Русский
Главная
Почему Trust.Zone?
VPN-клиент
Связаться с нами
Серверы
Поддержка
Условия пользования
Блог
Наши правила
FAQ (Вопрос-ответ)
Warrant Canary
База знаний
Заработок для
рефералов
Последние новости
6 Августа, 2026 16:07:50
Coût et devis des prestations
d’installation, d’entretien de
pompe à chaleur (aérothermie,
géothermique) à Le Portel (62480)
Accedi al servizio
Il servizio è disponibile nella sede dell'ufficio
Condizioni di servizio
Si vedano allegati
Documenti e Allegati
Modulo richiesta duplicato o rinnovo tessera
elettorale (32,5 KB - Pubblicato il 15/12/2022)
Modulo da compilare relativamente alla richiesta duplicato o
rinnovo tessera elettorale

------------------------------------

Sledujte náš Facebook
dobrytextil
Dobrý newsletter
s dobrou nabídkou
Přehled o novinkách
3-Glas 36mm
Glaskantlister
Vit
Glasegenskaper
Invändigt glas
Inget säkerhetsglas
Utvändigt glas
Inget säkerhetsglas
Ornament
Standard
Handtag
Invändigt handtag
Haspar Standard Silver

------------------------------------

■ **What you will do**:
What lines in the records above include the string "tessera"? Copy each one.

■ **Result for this exercise**:
Modulo richiesta duplicato o rinnovo tessera
rinnovo tessera elettorale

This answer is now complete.